We acknowledged that the NHIRD database imposes some limitations on the analysis. Firstly, the codes utilized by the Taiwanese NHIRD database did not reveal the extent of blood loss at postpartum hemorrhage. Secondly, there is difficulty establishing exacting temporality between PE and the other risk factors identified in the same hospital admission period (e.g., postpartum PE and postpartum urinary tract infection) using codes of the NHIRD database. However, influence of this effect is probably minimal since our sample size is relative large while the maximum temporal disparity can only be 40 days. Thirdly, PE is a potentially fatal postpartum complication. Knowing the mortality rate of postpartum PE is important. However, NHIRD database provides only claim data and the data of mortality are not available in this database. Therefore, this study cannot perform further investigation in this regard. More studies are needed before we can conclude on the mortality rate as well as the causes of mortality and the risk factors of mortality caused by PE.

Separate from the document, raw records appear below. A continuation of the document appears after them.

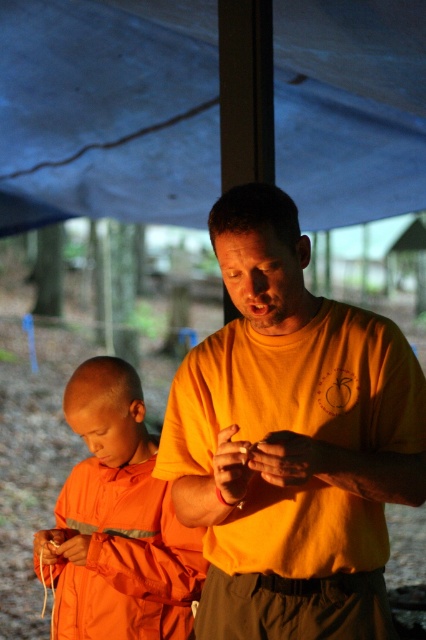
Is matte orange shirt at center in front of smooth orange monk at center?

Yes, it is.

Between point (305, 301) and point (88, 408), which one is positioned behind?

Positioned behind is point (88, 408).

At what (x,y) coordinates should I click in order to perform the action: click on matte orange shirt at center. Please return your answer as a coordinate pair (x, y). The height and width of the screenshot is (640, 426). Looking at the image, I should click on (264, 278).

Who is more distant from viewer, (112, 582) or (123, 433)?

Point (123, 433)

Is orange matte/soft fabric at left thinner than smooth orange monk at center?

No.

The height and width of the screenshot is (640, 426). Identify the location of orange matte/soft fabric at left. (118, 522).

Does orange matte/soft fabric at left have a larger size compared to matte orange shirt at center?

Yes.

Which of these two, orange matte/soft fabric at left or matte orange shirt at center, stands shorter?

With less height is matte orange shirt at center.

Does point (60, 611) come behind point (230, 273)?

Yes, it is.

Identify the location of orange matte/soft fabric at left. (118, 522).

In conclusion, chronic heart disease, systemic lupus erythematosus, preeclampsia, postpartum hemorrhage, postpartum blood transfusion and postpartum infection, but not anesthetic mode, were strong perioperative risk factors for predicting postpartum PE in Taiwanese CS women.
Conflicts of interest
The authors state that there is no financial and non-financial conflict of interest upon the publication of this study.
Funding/support statement
This study was supported by grants from Taipei Tzu Chi Hospital [TCRD-TPE-104-30and TCRD-TPE-104-RT-1 (2)] awarded to C.J. Huang.